** INPUT RECORDS follows **

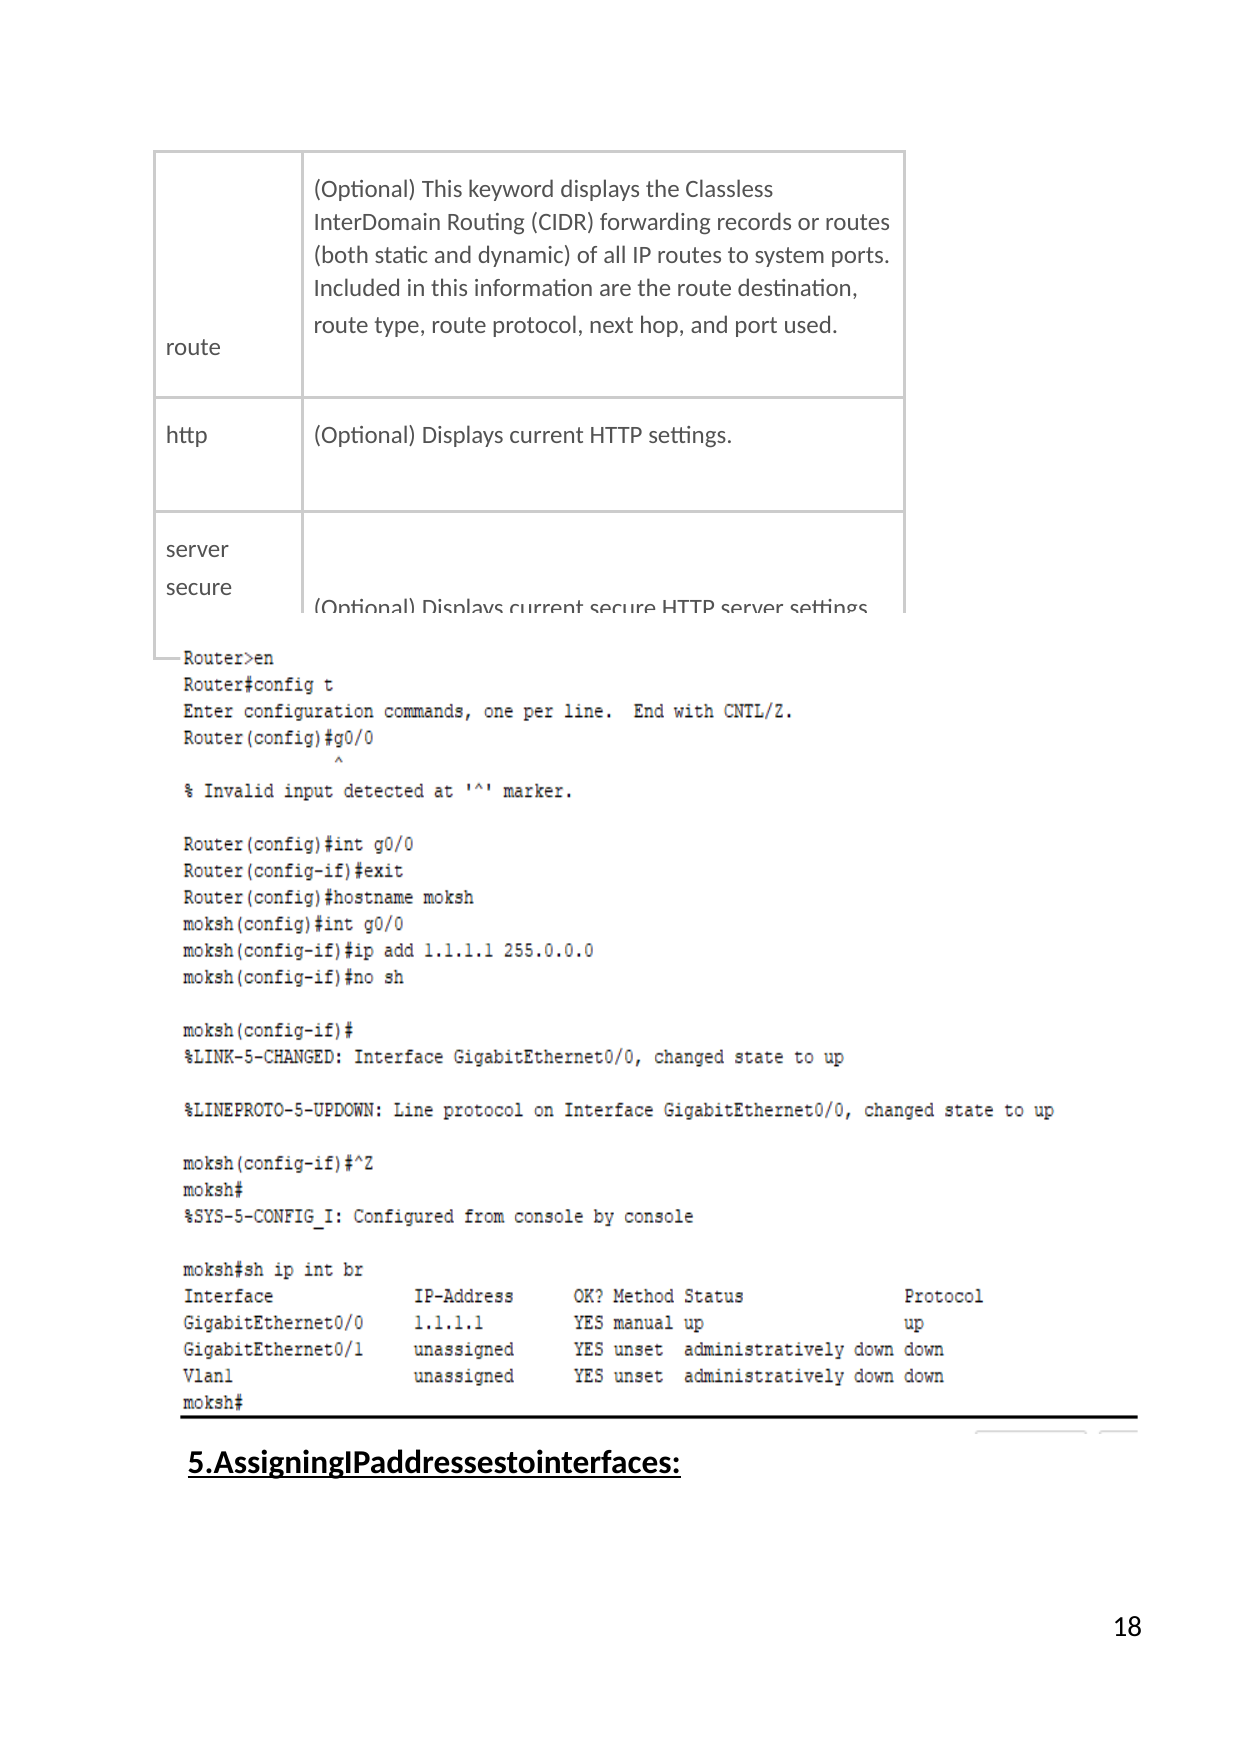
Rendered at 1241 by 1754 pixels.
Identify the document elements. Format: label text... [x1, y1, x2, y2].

table_cell (Optional) This keyword displays the Classless InterDomain Routing (CIDR) forwarding records or routes (both static and dynamic) of all IP routes to system ports. Included in this information are the route destination, route type, route protocol, next hop, and port used. [304, 153, 903, 396]
table_cell (Optional) Displays current secure HTTP server settings. [304, 513, 903, 613]
text 5.AssigningIPaddressestointerfaces: [187, 1441, 1219, 1482]
picture [180, 613, 1138, 1434]
table_cell http [156, 399, 301, 510]
table_cell server secure [156, 513, 301, 657]
table_cell route [156, 153, 301, 396]
table_cell (Optional) Displays current HTTP settings. [304, 399, 903, 510]
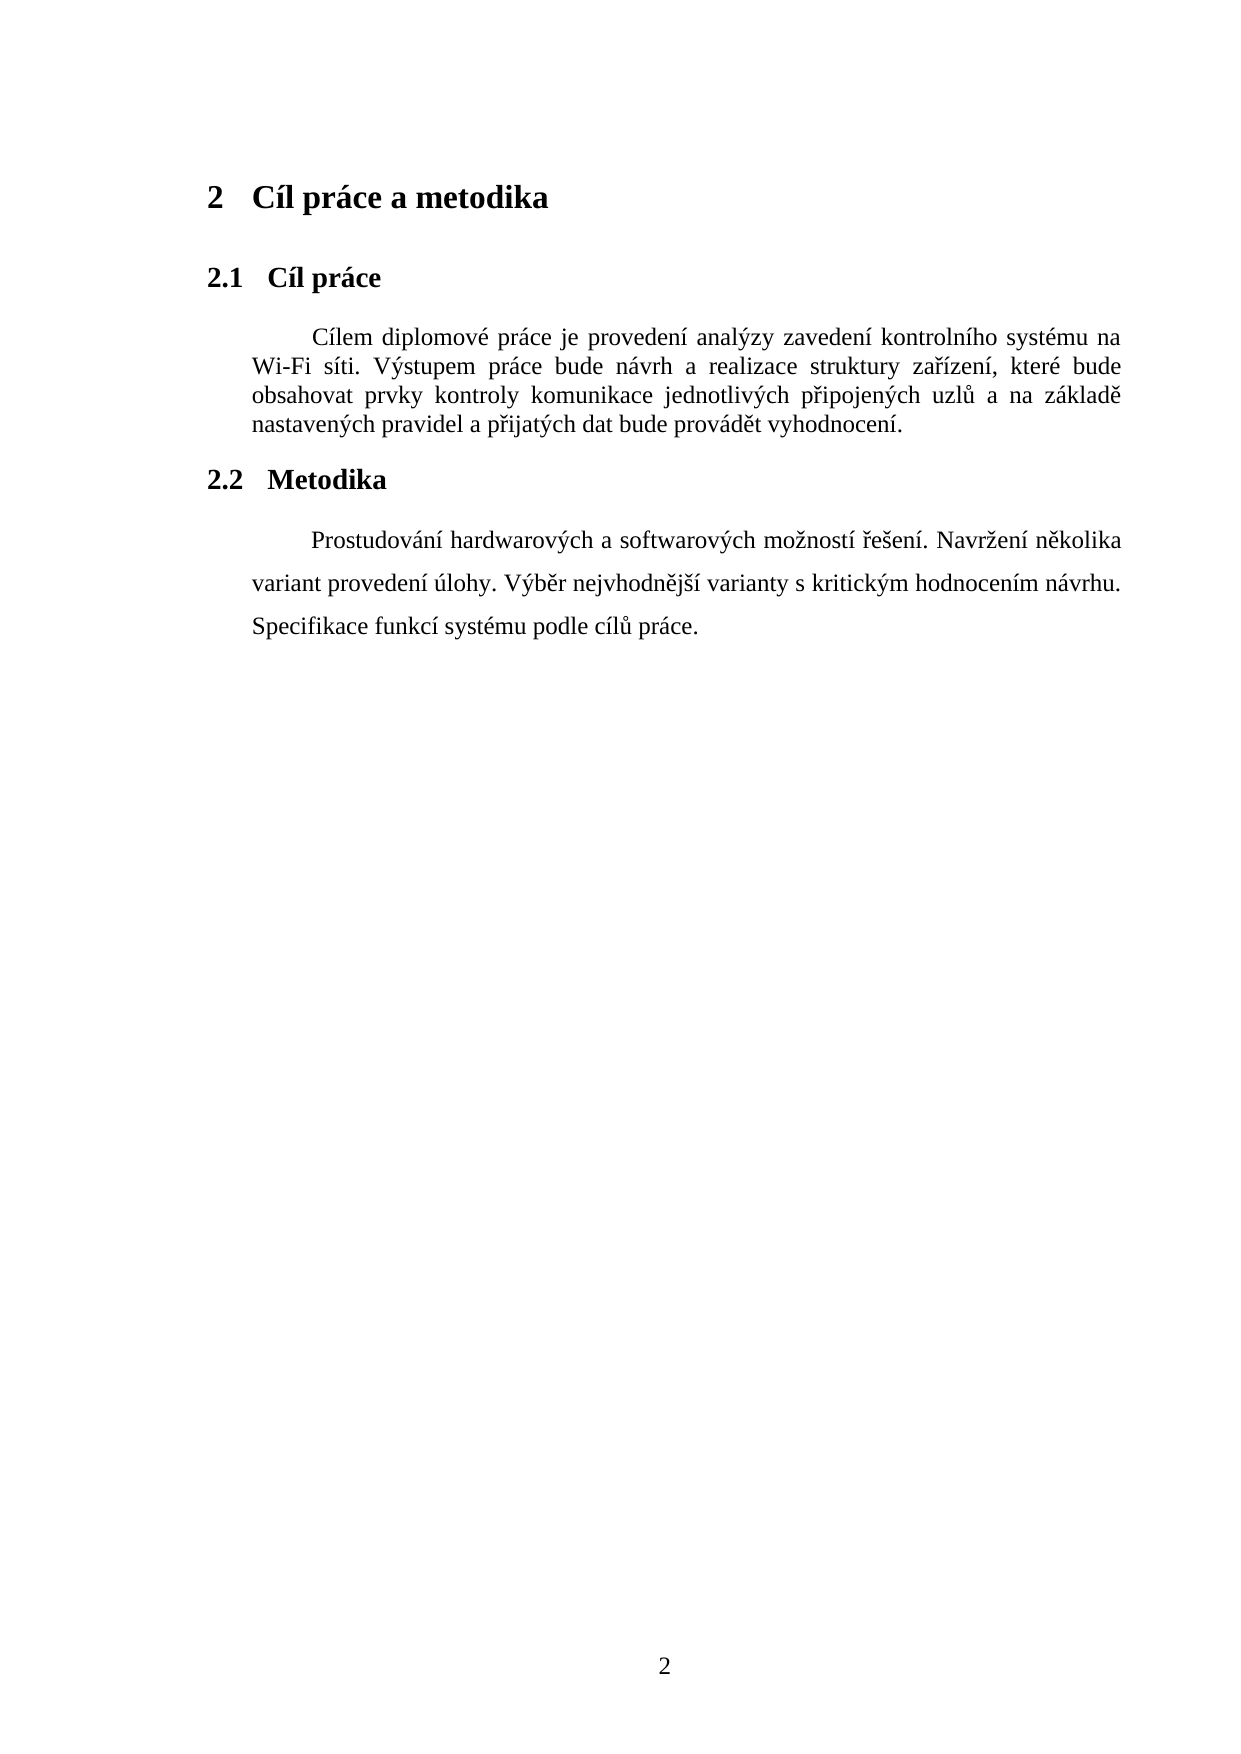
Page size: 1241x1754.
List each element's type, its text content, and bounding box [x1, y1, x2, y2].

text Cílem diplomové práce je provedení analýzy zavedení kontrolního systému na Wi-Fi síti. Výstupem práce bude návrh a realizace struktury zařízení, které bude obsahovat prvky kontroly komunikace jednotlivých připojených uzlů a na základě nastavených pravidel a přijatých dat bude provádět vyhodnocení. [252, 322, 1122, 437]
subtitle Cíl práce [207, 260, 1122, 293]
text Prostudování hardwarových a softwarových možností řešení. Navržení několika variant provedení úlohy. Výběr nejvhodnější varianty s kritickým hodnocením návrhu. Specifikace funkcí systému podle cílů práce. [252, 525, 1122, 640]
subtitle Cíl práce a metodika [207, 177, 1122, 216]
subtitle Metodika [207, 462, 1122, 496]
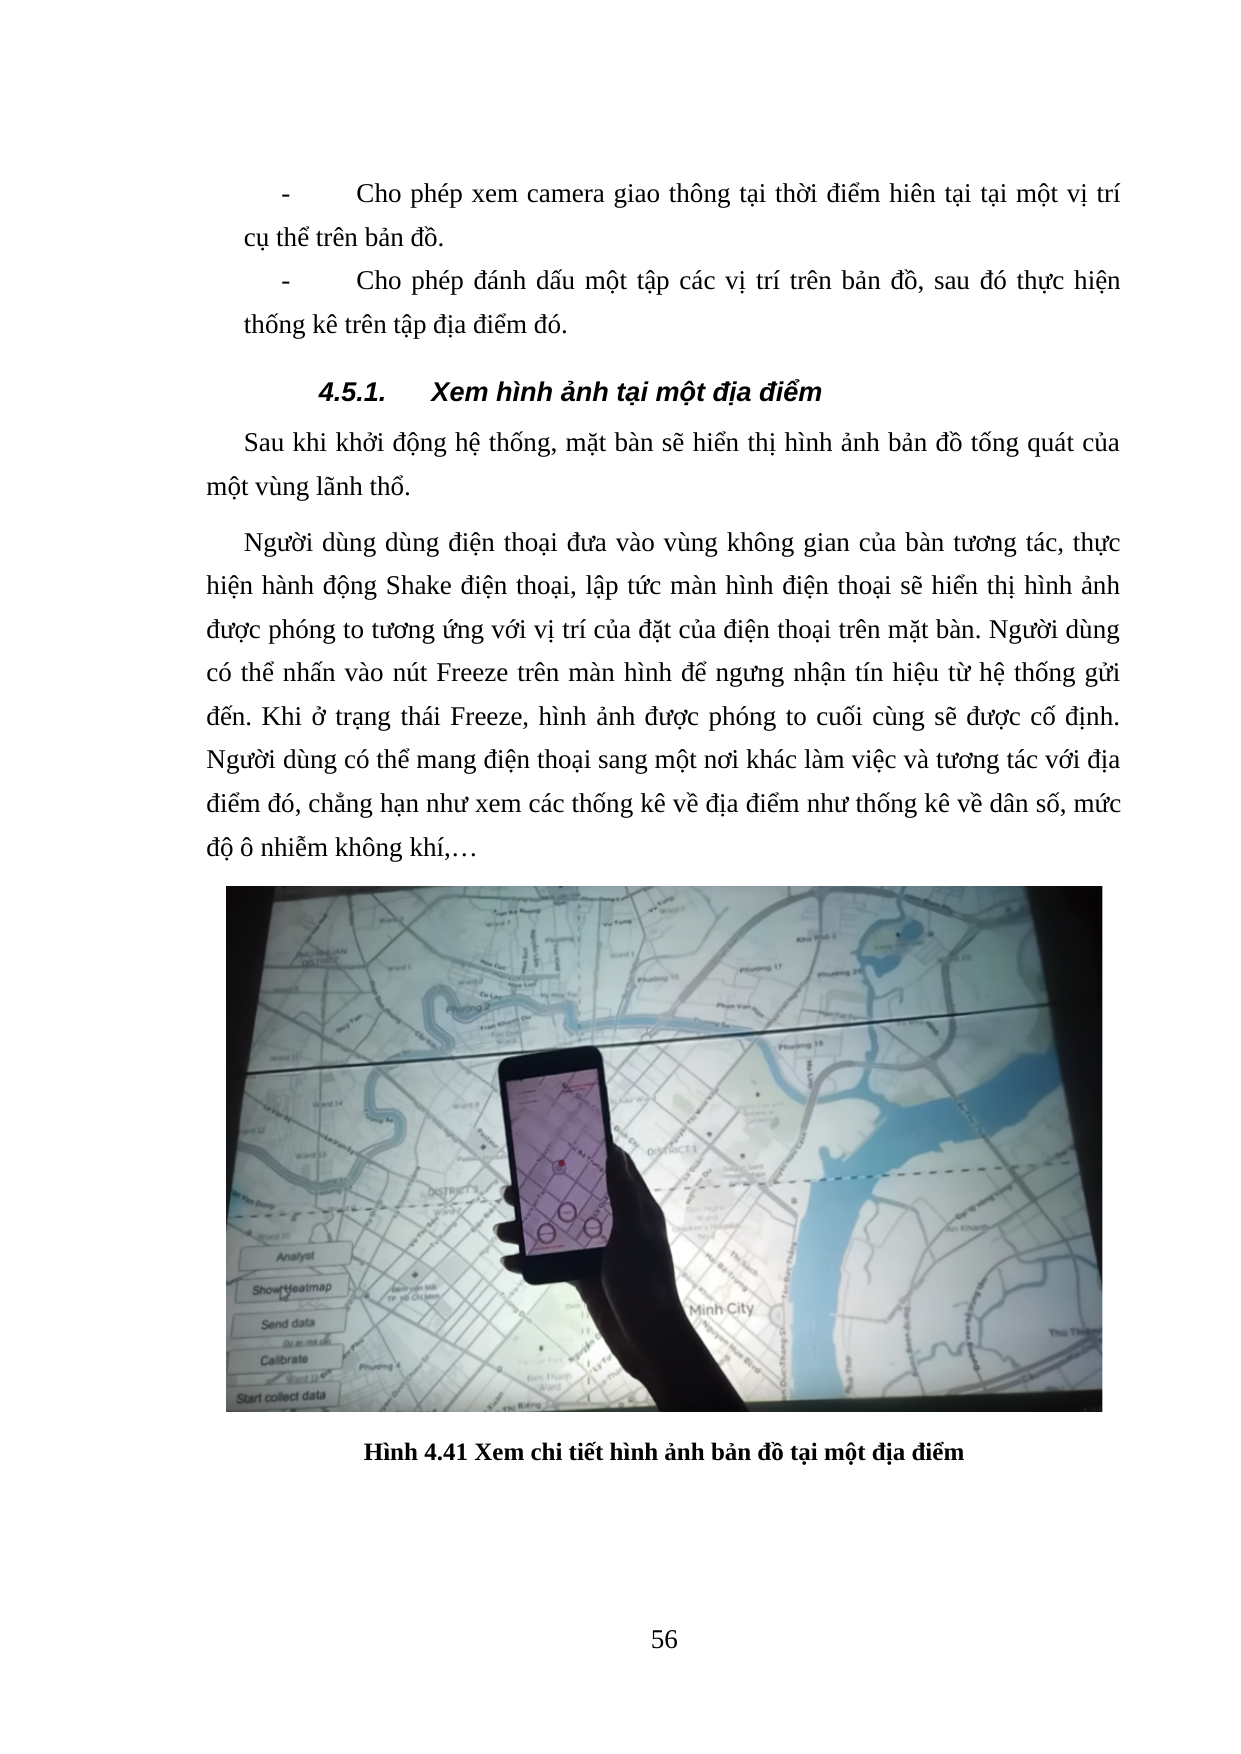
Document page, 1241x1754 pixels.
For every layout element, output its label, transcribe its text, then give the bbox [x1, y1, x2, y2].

text Cho phép xem camera giao thông tại thời điểm hiên tại tại một vị trí cụ thể trên bản đồ. [244, 177, 1122, 252]
picture [226, 886, 1103, 1412]
subtitle Xem hình ảnh tại một địa điểm [281, 376, 1122, 408]
text Cho phép đánh dấu một tập các vị trí trên bản đồ, sau đó thực hiện thống kê trên tập địa điểm đó. [244, 264, 1122, 339]
text Người dùng dùng điện thoại đưa vào vùng không gian của bàn tương tác, thực hiện hành động Shake điện thoại, lập tức màn hình điện thoại sẽ hiển thị hình ảnh được phóng to tương ứng với vị trí của đặt của điện thoại trên mặt bàn. Người dùng có thể nhấn vào nút Freeze trên màn hình để ngưng nhận tín hiệu từ hệ thống gửi đến. Khi ở trạng thái Freeze, hình ảnh được phóng to cuối cùng sẽ được cố định. Người dùng có thể mang điện thoại sang một nơi khác làm việc và tương tác với địa điểm đó, chẳng hạn như xem các thống kê về địa điểm như thống kê về dân số, mức độ ô nhiễm không khí,… [206, 526, 1122, 862]
text Hình 4.9 Xem chi tiết hình ảnh bản đồ tại một địa điểm [206, 1437, 1122, 1465]
text Sau khi khởi động hệ thống, mặt bàn sẽ hiển thị hình ảnh bản đồ tống quát của một vùng lãnh thổ. [206, 426, 1122, 501]
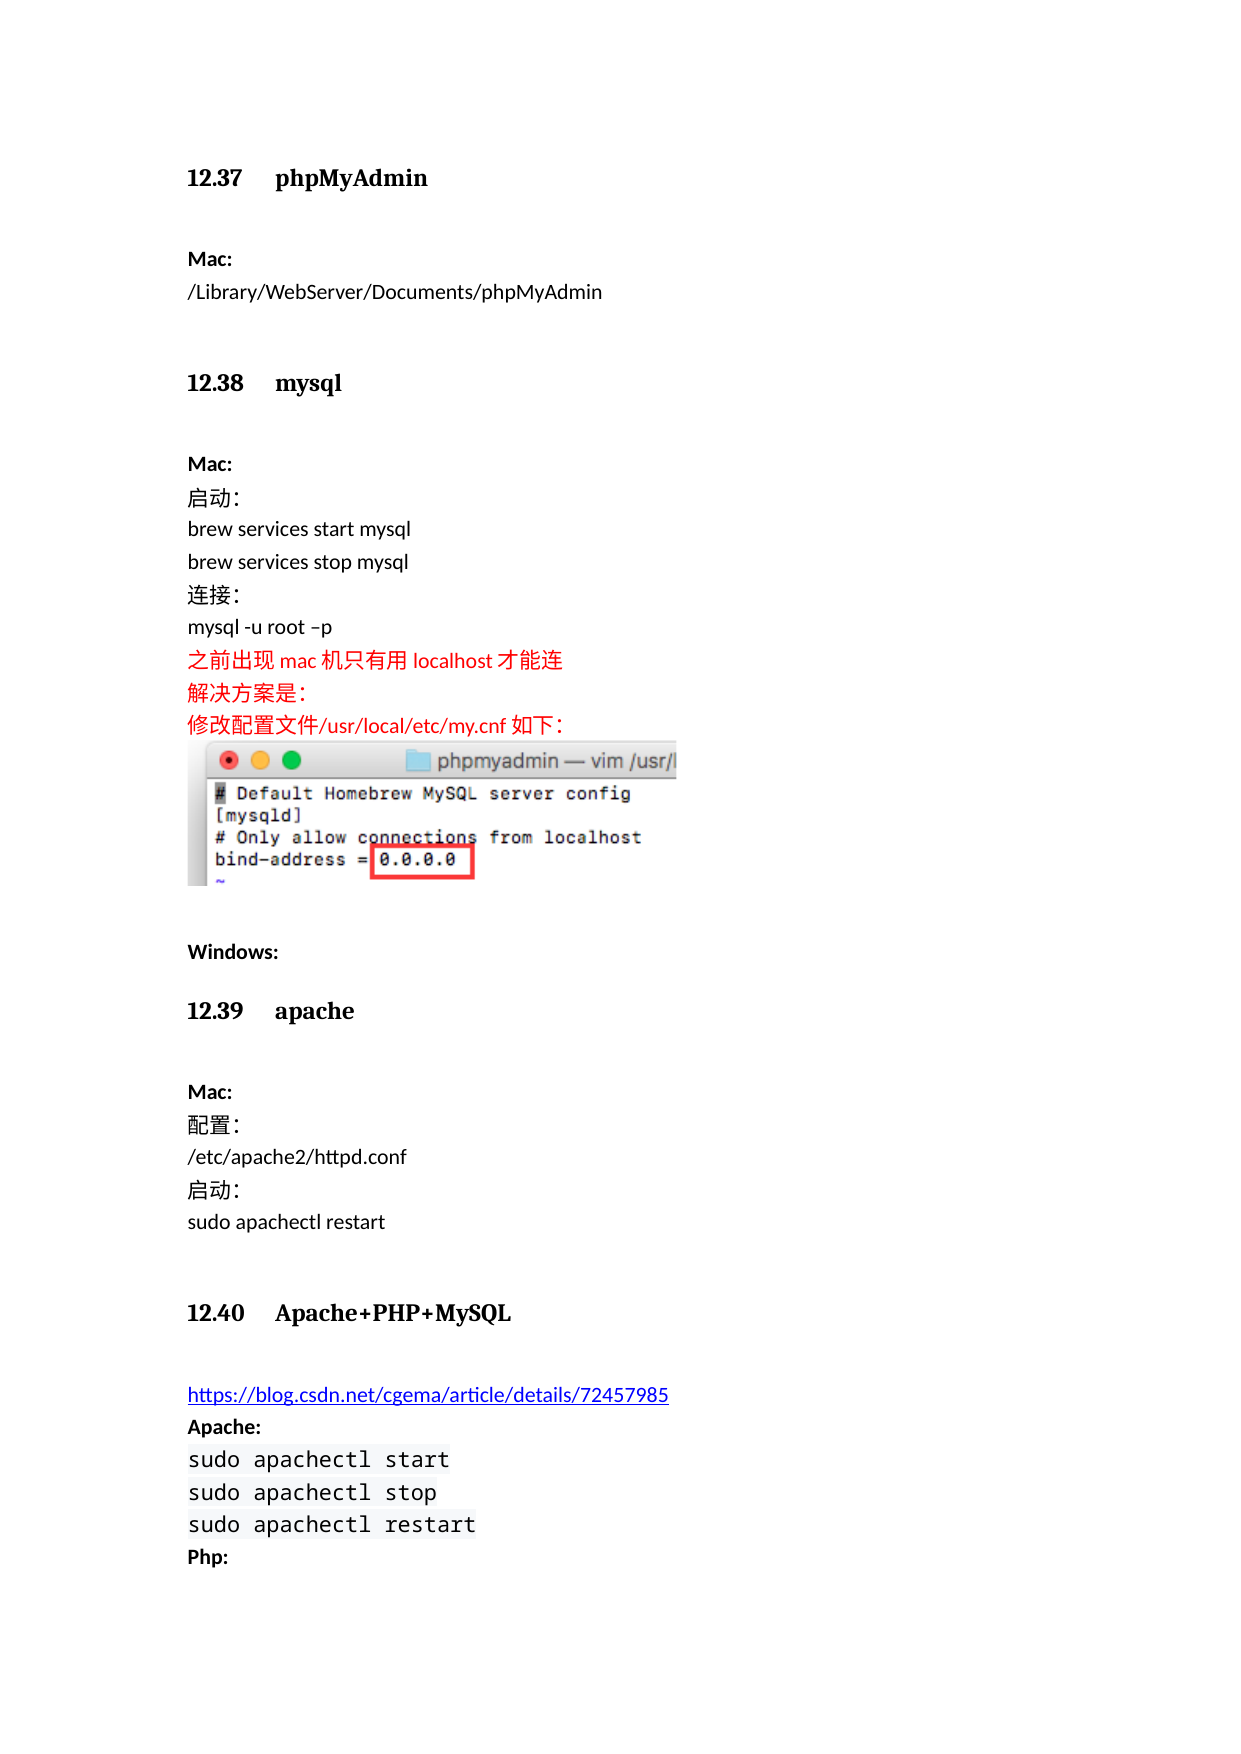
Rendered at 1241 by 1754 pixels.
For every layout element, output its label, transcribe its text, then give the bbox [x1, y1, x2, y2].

** End of INPUT RECORDS **

TASK PROMPT → Exact copies of all the entries are needed; output them without the pictures.

SOLUTION TO THIS EXERCISE →
Rendered at 1241 by 1754 pixels.
Identify the document elements. Format: label text... [x1, y1, x2, y2].

table_cell (Optional) This keyword displays the Classless InterDomain Routing (CIDR) forwarding records or routes (both static and dynamic) of all IP routes to system ports. Included in this information are the route destination, route type, route protocol, next hop, and port used. [304, 153, 903, 396]
table_cell (Optional) Displays current secure HTTP server settings. [304, 513, 903, 613]
text 5.AssigningIPaddressestointerfaces: [187, 1441, 1219, 1482]
picture [180, 613, 1138, 1434]
table_cell http [156, 399, 301, 510]
table_cell server secure [156, 513, 301, 657]
table_cell route [156, 153, 301, 396]
table_cell (Optional) Displays current HTTP settings. [304, 399, 903, 510]
Page size: 1241x1754.
List each element's type, its text content, and bounding box [x1, y1, x2, y2].

text Cílem diplomové práce je provedení analýzy zavedení kontrolního systému na Wi-Fi síti. Výstupem práce bude návrh a realizace struktury zařízení, které bude obsahovat prvky kontroly komunikace jednotlivých připojených uzlů a na základě nastavených pravidel a přijatých dat bude provádět vyhodnocení. [252, 322, 1122, 437]
subtitle Cíl práce [207, 260, 1122, 293]
text Prostudování hardwarových a softwarových možností řešení. Navržení několika variant provedení úlohy. Výběr nejvhodnější varianty s kritickým hodnocením návrhu. Specifikace funkcí systému podle cílů práce. [252, 525, 1122, 640]
subtitle Cíl práce a metodika [207, 177, 1122, 216]
subtitle Metodika [207, 462, 1122, 496]
Document page, 1241x1754 pixels.
For every layout element, output its label, transcribe its text, then give the bbox [x1, y1, x2, y2].

text Cho phép xem camera giao thông tại thời điểm hiên tại tại một vị trí cụ thể trên bản đồ. [244, 177, 1122, 252]
picture [226, 886, 1103, 1412]
subtitle Xem hình ảnh tại một địa điểm [281, 376, 1122, 408]
text Cho phép đánh dấu một tập các vị trí trên bản đồ, sau đó thực hiện thống kê trên tập địa điểm đó. [244, 264, 1122, 339]
text Người dùng dùng điện thoại đưa vào vùng không gian của bàn tương tác, thực hiện hành động Shake điện thoại, lập tức màn hình điện thoại sẽ hiển thị hình ảnh được phóng to tương ứng với vị trí của đặt của điện thoại trên mặt bàn. Người dùng có thể nhấn vào nút Freeze trên màn hình để ngưng nhận tín hiệu từ hệ thống gửi đến. Khi ở trạng thái Freeze, hình ảnh được phóng to cuối cùng sẽ được cố định. Người dùng có thể mang điện thoại sang một nơi khác làm việc và tương tác với địa điểm đó, chẳng hạn như xem các thống kê về địa điểm như thống kê về dân số, mức độ ô nhiễm không khí,… [206, 526, 1122, 862]
text Hình 4.9 Xem chi tiết hình ảnh bản đồ tại một địa điểm [206, 1437, 1122, 1465]
text Sau khi khởi động hệ thống, mặt bàn sẽ hiển thị hình ảnh bản đồ tống quát của một vùng lãnh thổ. [206, 426, 1122, 501]
Rendered at 1241 by 1754 pixels.
For every layout element, output its label, transcribe its text, then give the bbox [x1, y1, x2, y2].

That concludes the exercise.